Ringfort, Liss, Co. Galway

On a low rise in the rolling grassland of north County Galway, there is a ringfort that no longer exists in any visible form, yet has never quite disappeared from the record.

The site at Liss is now indistinguishable from the surrounding fields, its earthworks long since erased, but the Ordnance Survey mapped it clearly as recently as 1920, showing an oval enclosure roughly 60 metres by 50 metres, its outline traced by a curving field boundary on one side and by hachures, the cartographic shorthand for an earthen bank or slope, on the other. That kind of enclosure is the classic form of the Irish ringfort, a roughly circular or oval area enclosed by one or more earthen banks, used throughout the early medieval period as a farmstead and place of shelter. Within its limits, the same maps recorded a feature labelled simply as "Cave", almost certainly a souterrain, an underground passage or chamber built of stone, commonly found inside ringforts and used for storage or as a place of refuge.

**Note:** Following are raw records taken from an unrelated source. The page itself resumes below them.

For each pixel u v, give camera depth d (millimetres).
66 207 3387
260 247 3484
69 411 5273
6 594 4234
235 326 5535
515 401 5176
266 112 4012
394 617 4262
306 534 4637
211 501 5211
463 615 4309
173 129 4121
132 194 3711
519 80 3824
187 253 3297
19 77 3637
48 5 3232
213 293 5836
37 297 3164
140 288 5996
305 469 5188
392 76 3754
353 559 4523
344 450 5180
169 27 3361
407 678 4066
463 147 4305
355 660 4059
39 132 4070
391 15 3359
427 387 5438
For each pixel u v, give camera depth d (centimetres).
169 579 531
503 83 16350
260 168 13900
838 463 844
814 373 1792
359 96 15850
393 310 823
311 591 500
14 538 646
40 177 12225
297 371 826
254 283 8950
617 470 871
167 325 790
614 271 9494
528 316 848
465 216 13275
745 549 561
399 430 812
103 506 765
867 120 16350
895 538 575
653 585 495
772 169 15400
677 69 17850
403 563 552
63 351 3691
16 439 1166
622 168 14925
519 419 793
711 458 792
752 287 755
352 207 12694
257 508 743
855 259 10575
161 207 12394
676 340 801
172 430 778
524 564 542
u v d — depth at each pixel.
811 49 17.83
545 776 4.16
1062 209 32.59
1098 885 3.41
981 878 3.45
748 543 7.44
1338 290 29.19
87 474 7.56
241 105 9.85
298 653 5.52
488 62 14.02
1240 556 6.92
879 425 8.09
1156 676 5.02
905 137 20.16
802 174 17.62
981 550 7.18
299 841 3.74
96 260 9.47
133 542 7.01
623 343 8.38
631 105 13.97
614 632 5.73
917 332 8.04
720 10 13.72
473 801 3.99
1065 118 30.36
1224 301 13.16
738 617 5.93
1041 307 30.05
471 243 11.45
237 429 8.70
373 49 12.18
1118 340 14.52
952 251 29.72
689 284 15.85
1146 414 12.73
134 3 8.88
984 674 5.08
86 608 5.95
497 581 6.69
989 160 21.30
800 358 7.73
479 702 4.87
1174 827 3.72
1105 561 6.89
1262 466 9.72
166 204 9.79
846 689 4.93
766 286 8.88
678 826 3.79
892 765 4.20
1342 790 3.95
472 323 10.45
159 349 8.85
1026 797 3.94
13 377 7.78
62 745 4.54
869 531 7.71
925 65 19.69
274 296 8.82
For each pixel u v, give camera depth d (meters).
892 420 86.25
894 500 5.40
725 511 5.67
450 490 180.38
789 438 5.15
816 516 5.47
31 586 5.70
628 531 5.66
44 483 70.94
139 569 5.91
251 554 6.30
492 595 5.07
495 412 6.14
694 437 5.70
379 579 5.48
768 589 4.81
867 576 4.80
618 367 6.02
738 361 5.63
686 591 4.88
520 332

Both features have since vanished entirely from the ground. Agricultural activity, the gradual settling of earthworks, and centuries of ploughing can reduce even a substantial enclosure to nothing detectable by eye. What the 1920 map preserves is a kind of ghost outline, the last moment at which someone thought it worth recording at all. The place-name Liss is itself a clue to what once stood here; it derives from the Irish lios, one of the standard words for a ringfort, suggesting the enclosure was prominent enough in the local landscape to shape the name of the townland long after the structure itself had ceased to function.